# WORK TO COMPLETE
Please reproduce the piece on news media and the Los Angeles fires word for word, everything from "Much of the" down to "failed in California.".

# EXCERPT
I spend more time reading the mainstream news media than right-wing media because the MSM is consistently better (even though my own views are right-wing). I don’t usually trust right-wing media stories outside of my expertise until I read coverage of them in the MSM and I have the opportunity to compare and contrast the narratives and based on my own knowledge and life experience, I seek out what makes the most sense. When elite narratives contradict my life experience, I try to understand that discrepancy. When the elites are clearly blinkered such as in their denial that different groups have different gifts, it is easy to dismiss their narratives.
Much of the right-wing coverage of LA’s fires is petty partisan point-scoring, but what jumps out to me is the dog that didn’t bark – the complete lack of defense among elites for LA mayor Karen Bass and California governor Gavin Newsome. If the elites do not consider Bass and Newsome worth defending, if the elites aren’t going to bat for California governance, then that signifies a widespread acceptance among non-conservatives that liberal governance has failed in California.

# DATA LINES

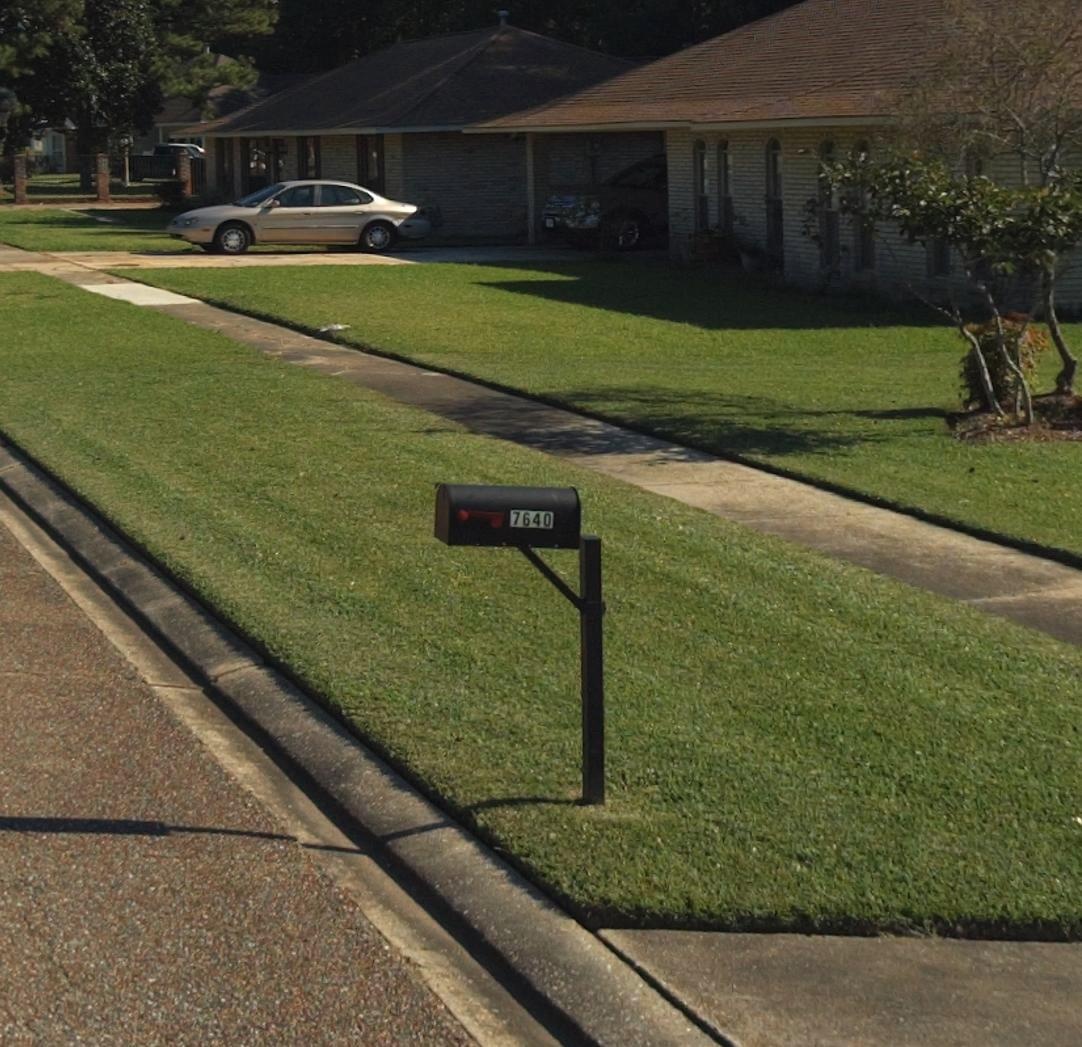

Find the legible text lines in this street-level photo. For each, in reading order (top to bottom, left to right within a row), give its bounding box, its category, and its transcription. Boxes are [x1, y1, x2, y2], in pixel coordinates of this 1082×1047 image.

[512, 510, 552, 527] StreetNumber: 7640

# RESPONSE
Much of the right-wing coverage of LA’s fires is petty partisan point-scoring, but what jumps out to me is the dog that didn’t bark – the complete lack of defense among elites for LA mayor Karen Bass and California governor Gavin Newsome. If the elites do not consider Bass and Newsome worth defending, if the elites aren’t going to bat for California governance, then that signifies a widespread acceptance among non-conservatives that liberal governance has failed in California.